Tori and Lokita
Double-Palme d’Or winners Jean-Pierre and Luc Dardenne’s drama finds them on top form as they chart two youngsters’ attempts to live a decent life.
Tori (Pablo Schils) and Lokita (Joely Mbundu) struggle to get by in an unnamed Belgian city. One is from Benin and the other Cameroon. They met on a boat coming over from West Africa and have successfully passed themselves off as siblings to immigration authorities, even if Lokita’s story of how she rescued Tori from an orphanage is barely credible. They scrape a living working for Betim (Alban Ukaj), whose restaurant is a front for a successful illicit drugs operation; in addition to enchanting diners with karaoke performances, Tori and Lokita also help deliver Betim’s merchandise around the city. When Lokita’s attempts to access legitimate paperwork falter, she turns to Betim, whose relationship with her is already coercive. What he offers threatens the stability of her relationship with Tori.
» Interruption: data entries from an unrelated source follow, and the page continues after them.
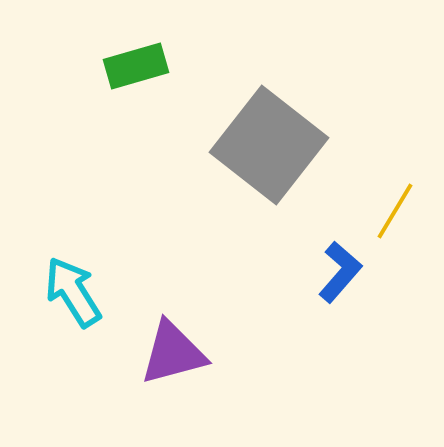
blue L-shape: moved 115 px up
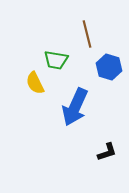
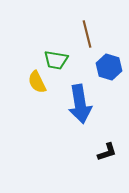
yellow semicircle: moved 2 px right, 1 px up
blue arrow: moved 5 px right, 3 px up; rotated 33 degrees counterclockwise
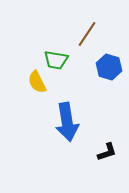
brown line: rotated 48 degrees clockwise
blue arrow: moved 13 px left, 18 px down
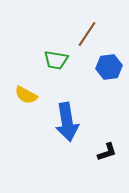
blue hexagon: rotated 25 degrees counterclockwise
yellow semicircle: moved 11 px left, 13 px down; rotated 35 degrees counterclockwise
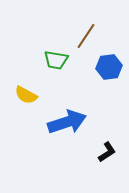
brown line: moved 1 px left, 2 px down
blue arrow: rotated 99 degrees counterclockwise
black L-shape: rotated 15 degrees counterclockwise
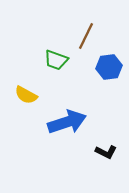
brown line: rotated 8 degrees counterclockwise
green trapezoid: rotated 10 degrees clockwise
black L-shape: moved 1 px left; rotated 60 degrees clockwise
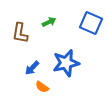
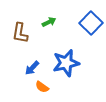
blue square: rotated 20 degrees clockwise
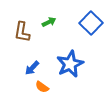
brown L-shape: moved 2 px right, 1 px up
blue star: moved 4 px right, 1 px down; rotated 12 degrees counterclockwise
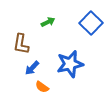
green arrow: moved 1 px left
brown L-shape: moved 1 px left, 12 px down
blue star: rotated 12 degrees clockwise
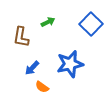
blue square: moved 1 px down
brown L-shape: moved 7 px up
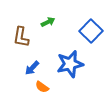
blue square: moved 7 px down
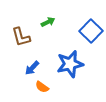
brown L-shape: rotated 25 degrees counterclockwise
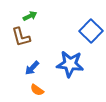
green arrow: moved 18 px left, 6 px up
blue star: rotated 20 degrees clockwise
orange semicircle: moved 5 px left, 3 px down
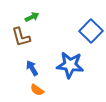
green arrow: moved 2 px right, 1 px down
blue star: moved 1 px down
blue arrow: rotated 105 degrees clockwise
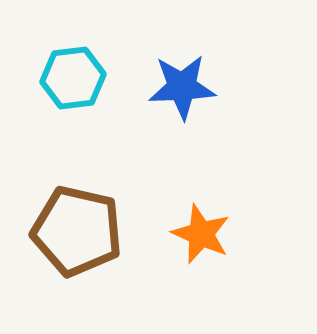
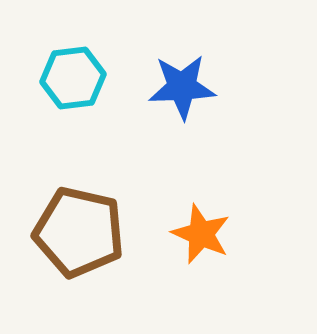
brown pentagon: moved 2 px right, 1 px down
At their best, in films like Rosetta, The Child and The Kid with a Bike, the Dardennes combine a sense of injustice with compassion and taut storytelling, as they illustrate lives on the periphery of ‘civilised’ society. It’s in the depth of characterisation that the writer-directors draw us into their protagonists’ world. Tori and Lokita’s actions are never judged – they do what they do to survive. It’s in the richness of their portrayal that we understand the two could have led very different lives. The Dardennes compassion, evident throughout, is enhanced by Schils and Mbundu’s performances, conveying the pair’s desperation in the most pitiful circumstances.
Winner of a special 75th Anniversary Prize at the 2022 Cannes Film Festival, Tori and Lokita is unsentimental, humanist cinema at its best.